Extract the lines from the first line of the records below through the line containing "Advanced Search", inclusive, and reproduce them exactly as written.

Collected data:
· · ·

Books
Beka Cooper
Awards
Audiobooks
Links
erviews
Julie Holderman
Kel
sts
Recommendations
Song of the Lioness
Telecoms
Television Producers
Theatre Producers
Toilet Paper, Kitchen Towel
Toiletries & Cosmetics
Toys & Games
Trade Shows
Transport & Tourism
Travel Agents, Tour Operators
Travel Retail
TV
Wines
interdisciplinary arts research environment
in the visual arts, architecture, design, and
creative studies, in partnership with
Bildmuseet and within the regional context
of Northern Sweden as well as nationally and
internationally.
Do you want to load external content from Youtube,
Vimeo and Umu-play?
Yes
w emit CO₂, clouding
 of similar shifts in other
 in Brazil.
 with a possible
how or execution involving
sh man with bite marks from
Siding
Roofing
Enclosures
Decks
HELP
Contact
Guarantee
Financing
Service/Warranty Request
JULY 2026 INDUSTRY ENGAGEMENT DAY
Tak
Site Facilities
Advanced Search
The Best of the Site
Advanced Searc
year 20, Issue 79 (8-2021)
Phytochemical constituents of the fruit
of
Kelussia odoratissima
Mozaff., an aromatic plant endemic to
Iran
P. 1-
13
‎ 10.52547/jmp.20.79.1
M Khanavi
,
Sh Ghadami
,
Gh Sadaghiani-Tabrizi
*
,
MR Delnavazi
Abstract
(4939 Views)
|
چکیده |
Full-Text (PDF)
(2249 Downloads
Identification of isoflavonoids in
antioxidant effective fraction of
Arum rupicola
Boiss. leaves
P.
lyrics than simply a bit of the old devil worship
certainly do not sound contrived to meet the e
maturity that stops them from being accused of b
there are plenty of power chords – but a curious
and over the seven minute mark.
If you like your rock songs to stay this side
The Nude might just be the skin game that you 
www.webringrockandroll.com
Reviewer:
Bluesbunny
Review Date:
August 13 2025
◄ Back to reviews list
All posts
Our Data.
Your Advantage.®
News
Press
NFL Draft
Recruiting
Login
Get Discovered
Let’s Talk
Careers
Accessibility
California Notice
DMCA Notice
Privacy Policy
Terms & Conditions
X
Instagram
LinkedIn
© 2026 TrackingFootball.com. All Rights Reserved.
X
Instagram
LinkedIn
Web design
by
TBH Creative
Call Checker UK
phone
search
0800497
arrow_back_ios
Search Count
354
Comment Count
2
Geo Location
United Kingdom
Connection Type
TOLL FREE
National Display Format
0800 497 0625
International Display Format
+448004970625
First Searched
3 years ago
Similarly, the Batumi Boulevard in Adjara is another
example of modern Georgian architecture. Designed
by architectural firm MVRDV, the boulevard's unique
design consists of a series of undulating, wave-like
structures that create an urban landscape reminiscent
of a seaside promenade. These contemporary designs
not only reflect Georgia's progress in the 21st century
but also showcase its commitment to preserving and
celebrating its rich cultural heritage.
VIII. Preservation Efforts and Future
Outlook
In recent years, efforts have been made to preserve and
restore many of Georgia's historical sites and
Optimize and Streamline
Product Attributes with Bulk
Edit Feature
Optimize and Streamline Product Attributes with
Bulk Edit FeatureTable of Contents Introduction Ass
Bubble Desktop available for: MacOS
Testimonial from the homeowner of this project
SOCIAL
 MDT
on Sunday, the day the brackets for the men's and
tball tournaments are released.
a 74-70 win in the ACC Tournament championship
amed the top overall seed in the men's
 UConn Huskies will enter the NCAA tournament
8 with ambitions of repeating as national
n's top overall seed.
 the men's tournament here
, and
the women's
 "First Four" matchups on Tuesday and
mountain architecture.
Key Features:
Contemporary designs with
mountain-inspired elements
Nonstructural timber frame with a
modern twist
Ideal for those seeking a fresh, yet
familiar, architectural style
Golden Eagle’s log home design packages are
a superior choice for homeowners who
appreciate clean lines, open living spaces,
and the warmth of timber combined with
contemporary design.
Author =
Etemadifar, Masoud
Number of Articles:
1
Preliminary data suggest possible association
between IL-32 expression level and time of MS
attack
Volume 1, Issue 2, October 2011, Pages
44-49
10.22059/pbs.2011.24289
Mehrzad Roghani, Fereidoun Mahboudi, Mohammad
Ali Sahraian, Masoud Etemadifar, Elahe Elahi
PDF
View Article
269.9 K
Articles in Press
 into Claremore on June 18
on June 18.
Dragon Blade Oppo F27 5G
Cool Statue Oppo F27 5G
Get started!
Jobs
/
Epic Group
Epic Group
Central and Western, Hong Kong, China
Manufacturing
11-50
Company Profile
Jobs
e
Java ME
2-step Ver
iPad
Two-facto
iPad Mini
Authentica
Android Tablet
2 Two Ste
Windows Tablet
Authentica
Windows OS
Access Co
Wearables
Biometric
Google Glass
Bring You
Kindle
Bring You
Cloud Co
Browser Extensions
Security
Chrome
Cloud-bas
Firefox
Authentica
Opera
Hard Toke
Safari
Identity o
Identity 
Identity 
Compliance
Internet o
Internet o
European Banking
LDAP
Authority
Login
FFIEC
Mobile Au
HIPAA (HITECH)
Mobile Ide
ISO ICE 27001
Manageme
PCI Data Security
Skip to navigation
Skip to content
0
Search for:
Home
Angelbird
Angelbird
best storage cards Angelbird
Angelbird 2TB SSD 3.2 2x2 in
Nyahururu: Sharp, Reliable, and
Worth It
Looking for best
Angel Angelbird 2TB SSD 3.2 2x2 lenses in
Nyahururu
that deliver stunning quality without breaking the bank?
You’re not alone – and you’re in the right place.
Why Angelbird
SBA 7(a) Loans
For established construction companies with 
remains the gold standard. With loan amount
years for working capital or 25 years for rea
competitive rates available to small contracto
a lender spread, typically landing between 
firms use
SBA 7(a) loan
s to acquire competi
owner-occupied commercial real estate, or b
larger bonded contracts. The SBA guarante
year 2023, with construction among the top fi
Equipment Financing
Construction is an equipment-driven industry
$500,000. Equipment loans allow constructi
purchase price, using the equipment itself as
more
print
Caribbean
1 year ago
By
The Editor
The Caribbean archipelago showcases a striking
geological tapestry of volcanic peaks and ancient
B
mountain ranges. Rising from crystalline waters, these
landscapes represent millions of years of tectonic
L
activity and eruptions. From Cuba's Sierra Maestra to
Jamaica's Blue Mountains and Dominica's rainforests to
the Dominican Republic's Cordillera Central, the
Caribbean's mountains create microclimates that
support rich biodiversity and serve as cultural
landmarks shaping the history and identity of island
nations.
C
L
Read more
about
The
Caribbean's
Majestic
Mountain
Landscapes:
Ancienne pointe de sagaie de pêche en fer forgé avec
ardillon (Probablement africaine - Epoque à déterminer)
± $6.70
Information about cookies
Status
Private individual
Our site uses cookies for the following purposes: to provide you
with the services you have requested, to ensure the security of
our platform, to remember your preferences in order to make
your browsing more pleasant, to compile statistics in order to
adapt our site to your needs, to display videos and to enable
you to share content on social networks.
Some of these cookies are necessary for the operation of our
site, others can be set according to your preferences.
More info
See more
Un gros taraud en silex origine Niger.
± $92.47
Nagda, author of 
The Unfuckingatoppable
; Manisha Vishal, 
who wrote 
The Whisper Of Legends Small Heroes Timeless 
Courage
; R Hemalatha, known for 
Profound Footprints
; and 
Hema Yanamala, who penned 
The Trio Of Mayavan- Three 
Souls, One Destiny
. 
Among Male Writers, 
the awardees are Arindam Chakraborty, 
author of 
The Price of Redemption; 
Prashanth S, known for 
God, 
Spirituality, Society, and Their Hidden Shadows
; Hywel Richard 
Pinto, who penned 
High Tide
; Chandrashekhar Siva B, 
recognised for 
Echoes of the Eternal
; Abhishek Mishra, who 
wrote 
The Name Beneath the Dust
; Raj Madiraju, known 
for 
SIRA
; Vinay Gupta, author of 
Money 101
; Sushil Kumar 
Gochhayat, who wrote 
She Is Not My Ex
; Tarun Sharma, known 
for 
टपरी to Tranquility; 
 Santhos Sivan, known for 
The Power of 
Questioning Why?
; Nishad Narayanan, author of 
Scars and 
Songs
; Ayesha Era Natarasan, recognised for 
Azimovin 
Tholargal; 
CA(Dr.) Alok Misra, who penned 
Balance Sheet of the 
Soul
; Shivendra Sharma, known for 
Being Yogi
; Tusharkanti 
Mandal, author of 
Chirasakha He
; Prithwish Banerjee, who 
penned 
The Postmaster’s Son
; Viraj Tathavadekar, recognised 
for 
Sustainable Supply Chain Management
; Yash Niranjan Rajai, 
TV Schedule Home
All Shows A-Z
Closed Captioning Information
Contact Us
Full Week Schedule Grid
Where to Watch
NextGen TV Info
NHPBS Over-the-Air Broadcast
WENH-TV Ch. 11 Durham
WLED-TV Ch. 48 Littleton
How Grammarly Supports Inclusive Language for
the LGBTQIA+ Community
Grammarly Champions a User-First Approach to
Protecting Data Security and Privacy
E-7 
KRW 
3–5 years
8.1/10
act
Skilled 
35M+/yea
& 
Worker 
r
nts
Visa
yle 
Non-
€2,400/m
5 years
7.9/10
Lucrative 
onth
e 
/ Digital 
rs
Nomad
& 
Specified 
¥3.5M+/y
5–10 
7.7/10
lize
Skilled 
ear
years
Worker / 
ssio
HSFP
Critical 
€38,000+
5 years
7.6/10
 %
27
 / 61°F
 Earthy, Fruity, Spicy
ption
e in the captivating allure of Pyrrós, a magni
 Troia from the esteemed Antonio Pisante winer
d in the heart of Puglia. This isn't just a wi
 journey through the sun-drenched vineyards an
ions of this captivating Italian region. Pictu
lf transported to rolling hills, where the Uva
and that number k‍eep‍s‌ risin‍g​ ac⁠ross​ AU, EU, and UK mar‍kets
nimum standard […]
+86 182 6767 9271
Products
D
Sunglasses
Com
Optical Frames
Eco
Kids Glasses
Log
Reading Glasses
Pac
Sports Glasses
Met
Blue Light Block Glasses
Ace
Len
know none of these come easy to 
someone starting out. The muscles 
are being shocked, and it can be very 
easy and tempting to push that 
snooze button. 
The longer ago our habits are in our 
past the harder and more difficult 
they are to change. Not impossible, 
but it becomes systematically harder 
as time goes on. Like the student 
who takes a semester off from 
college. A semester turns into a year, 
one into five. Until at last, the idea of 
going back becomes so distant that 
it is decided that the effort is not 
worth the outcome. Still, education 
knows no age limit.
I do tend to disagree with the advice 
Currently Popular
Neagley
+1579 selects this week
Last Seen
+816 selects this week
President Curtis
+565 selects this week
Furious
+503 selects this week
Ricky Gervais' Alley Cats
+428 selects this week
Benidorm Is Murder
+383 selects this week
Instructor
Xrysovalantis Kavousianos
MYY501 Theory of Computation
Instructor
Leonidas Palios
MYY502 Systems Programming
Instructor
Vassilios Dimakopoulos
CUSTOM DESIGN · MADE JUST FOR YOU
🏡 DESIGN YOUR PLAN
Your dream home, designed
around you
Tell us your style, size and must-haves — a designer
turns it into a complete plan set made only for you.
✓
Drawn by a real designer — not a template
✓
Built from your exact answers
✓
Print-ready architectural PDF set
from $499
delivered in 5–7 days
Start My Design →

· · ·

Result for this exercise —
Books
Beka Cooper
Awards
Audiobooks
Links
erviews
Julie Holderman
Kel
sts
Recommendations
Song of the Lioness
Telecoms
Television Producers
Theatre Producers
Toilet Paper, Kitchen Towel
Toiletries & Cosmetics
Toys & Games
Trade Shows
Transport & Tourism
Travel Agents, Tour Operators
Travel Retail
TV
Wines
interdisciplinary arts research environment
in the visual arts, architecture, design, and
creative studies, in partnership with
Bildmuseet and within the regional context
of Northern Sweden as well as nationally and
internationally.
Do you want to load external content from Youtube,
Vimeo and Umu-play?
Yes
w emit CO₂, clouding
 of similar shifts in other
 in Brazil.
 with a possible
how or execution involving
sh man with bite marks from
Siding
Roofing
Enclosures
Decks
HELP
Contact
Guarantee
Financing
Service/Warranty Request
JULY 2026 INDUSTRY ENGAGEMENT DAY
Tak
Site Facilities
Advanced Search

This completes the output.